Sebelum akhirnya merilis platform-nya, GandengTangan telah melakukan validasi pasar. Menurut Jezzie dalam wawancara yang dikutip DailySocial, dari 150 responden (48% pegawai swasta, 21% pelajar, 9% pengusaha) yang ditanyai perihal peminjaman dana ke wirausaha sosial memberikan hasil sangat valid. Sebanyak 85% menyatakan berminat dan snagat berminat untuk memberikan pinjaman, serta 89% bersedia menggunakan platform GandengTangan sebagai medianya.
Tentu tidak sekedar meminjam. Mereka yang ingin menggunakan layanan GandengTangan perlu mengajukan proposal terlebih dulu. Selain itu, proyek-proyek yang hendak diwujudkan harus berlandaskan sosial, memiliki model bisnis atau alur pemasukan yang jelas, minimal telah berjalan 6 bulan, dan tidak dalam posisi bangkrut.
Setelah proposal diterima, peminjam bis ameluncurkan proyeknya dan melakukan kampanye penggalangan dana dengan lama maksimal 45 hari.
Melalui ilustrasi indah dan mudah dipahami yang dibuat GandengTangan, para donatur dapat memahami alur sederhana bagaimana uang mereka digunakan. Para donatur dapat memahami alur sederhana bagaimana uang mereka digunakan. Para donatur yang berminat memberikan donasi perlu mendaftar terlebih dahulu. setelah itu harus memasukkan deposit dengan angka minimal Rp 50.000. Dana yang telah didonasikan akan dikembalikan secara otomatis ke deposit donatur untuk nantinya disumbangkan ke inisatif sosial lain atau dicairkan (withdraw).
GandengTangan menambahkan sedikit sistem gamification. Nantinya para donatur mendapatkan reward dari setiap donasi yang diberikan. Hal ini tentu tak menjadi alasan yang kuat untuk memberikan donasi, apalagi bagi pengguna yang kurang memiliki jiwa sosial.
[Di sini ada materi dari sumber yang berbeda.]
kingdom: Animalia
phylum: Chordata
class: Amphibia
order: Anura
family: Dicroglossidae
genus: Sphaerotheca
Melalui crowdlending para pemilik usaha tak akan dikenai bunga pinjaman sama sekali. Lebih dari itu, uang pinjaman yang dikembalikan akan digunakan untuk memutar usaha lain dan memulai proyek baru.
Bagaimana jika peminjam tidak mengembalikan pinjamannya? Untuk mengatasi kemungkinan itu, para peminjam wajib menyetujui permohonan auto-debit untuk pembayaran angsuran pinjaman. Ini untuk memastikan proyek benar-benar berjalan dan pemilik usaha sosial sanggup mengembalikan dana yang didapat. Apabila tidak sanggup membayar angsuran, jalan terakhir yang akan ditempuh adalah melikuidasi semua aset yang dibeli dengan pinjaman tersebut.